Se jugaba a la pica, a la bomba, al rajatabla. En la pica se ponía, casi siempre, una panga sobre una cruz, dentro de un rectángulo rayado en la tierra; los jugadores debían sacarla, con golpes de los suyos; no acertar obligaba al trompo fallido a ocupar el lugar. En la bomba un amigo colocaba, dentro de un hoyo y una circunferencia dibujada en el suelo, una moneda que los participantes debían sacar mediante sus trompos; quedarse el juguete dentro de la bomba obligaba al dueño a pagar una moneda igual a la que pretendió ganar, si después de tres tiros, llamados salvavidas, la panga prisionera no era sacada de la circunferencia. El rajatabla se jugaba sólo entre trompos con cabeza; consistía en golpes con el quiño sobre el juguete perdedor en la pica. Para esta modalidad a los trompos ganadores se les ponía una especie de lazo desde el quiño hasta la cabeza, el perdedor era colocado sobre una tabla, y los agresores se echaban su juguete a la espalda, de donde lo tomaban para asestar clavaduras al vencido.
NOSTALGIA DEL VIENTO
El viento recaudaba el aroma de las hondonadas para repartirlo en la ciudad a manos llenas. Se metía entre el carácter, las actividades y los árboles, perfumaba las bandadas de trinos, abría las ventanas y entraba a las cunas, a las hamacas, a las palabras, al amor y a los sueños. En su partida acarreaba el perfil de las cosas terrestres y de las que andaban por encima de él.
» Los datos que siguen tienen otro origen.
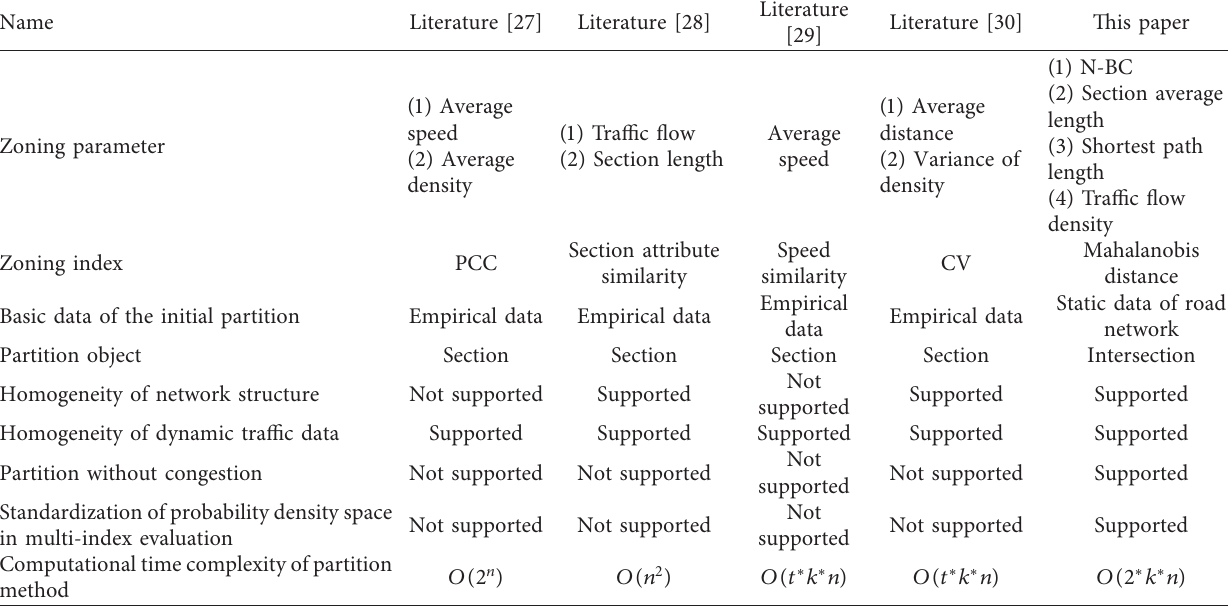
Table 8: The partition method in this paper is compared with other partition methods.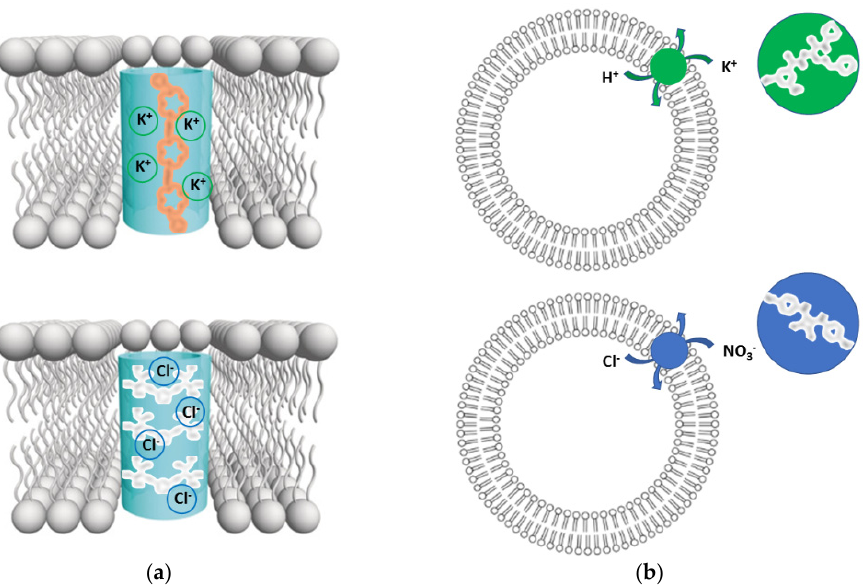
Figure 6. Examples of artificial ion ( a ) channels and ( b ) transporters for membrane insertion that derive from supramolecular-chemistry design.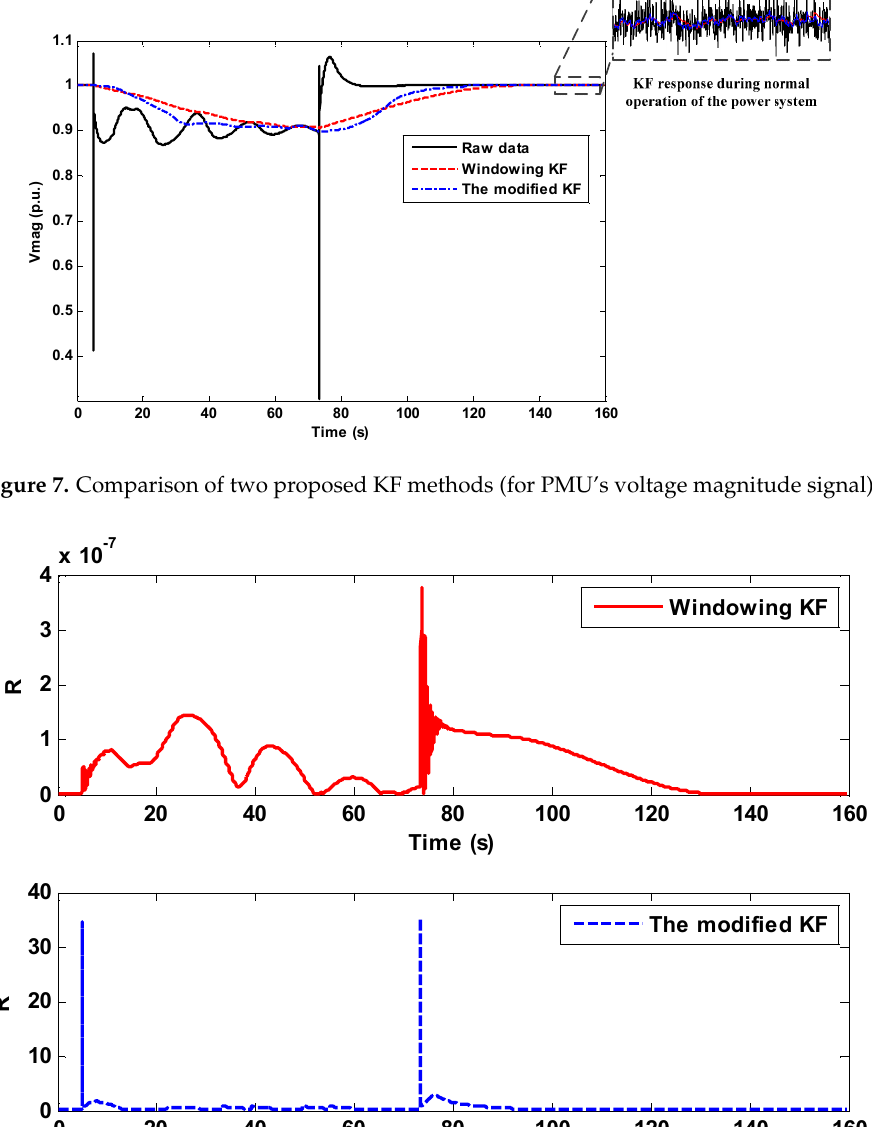
Noise Figure 6. Difference between voltage responses from simulation and an actual PMU for the same disturbance. 6.2. Kalman Filter Performance Comparison of Two Proposed Methods The developed KF methods are applied on HIL PMU data. A power system is disturbed with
Acariciaba la curvatura del océano; voluptuoso y travieso alzábale su falda azul; en las virazones, cuando todo él era una interminable risotada, levantaba en vilo lanchas, balandras, miedos y canoas; con una furia ciclópea, en sus extralimitaciones, estrellaba las naves contra los arrecifes, o las ponía al revés, para seguir, tras el desastre, como un poseso su trayecto.
Los días, por el día, limpios de nubes que el viento transportaba a regiones remotas, eran claros, transparentes; entonces los ojos parecían a punto de allanar el cielo para quitarle sus secretos. La claridad, tal una llovizna que no fuera llovizna, una luz más allá de las dimensiones de la luz, caía pertinaz sobre todas las cosas, sobre la población y sobre sus pensamientos. Agosto, gracias a los vientos que lo abrillantaban, era un festival de claridades; en las menguantes el cielo gozaba una inundación de fulgores; los plenilunios eran luminosos retos a los días.
HACIA EL CIELO
En agosto nuestros juegos discurrían entre la tierra, las nubes, los aromas y los vientos; de entre ellos, el más difundido y esperado era el de las cometas. Nosotros mismos confeccionábamos barriletes, pandorgos, casas, iglesias, torres, peces, aviones, que adornábamos con flecos, algunos de los cuales, con el viento, sonaban como los abejorros. Elevábamos las cometas con hilo Cadena número 10. Y cuando estaban cabeceando en las alturas les mandábamos postas: trozos de papel que avanzaban por la cuerda de nuestras incursiones en el arte infantil. Otras veces entablábamos una guerra en las alturas; poníamos vidrios en los rabos, competíamos a cual cortaríamos cobrando o soltando la cuerda; la vencida, cortado su hilo, tirabuceonaba tristemente para caer en el mar o en el río. Las cometas, en nuestra infancia, eran una ingenua tentativa para unir el cielo con la tierra, para llegar, por el camino de los hilos, a una región donde creíamos estaba la morada de Dios con un suplemento de vírgenes, ángeles y una multitud de cosas que nuestros pocos años no habían encontrado todavía.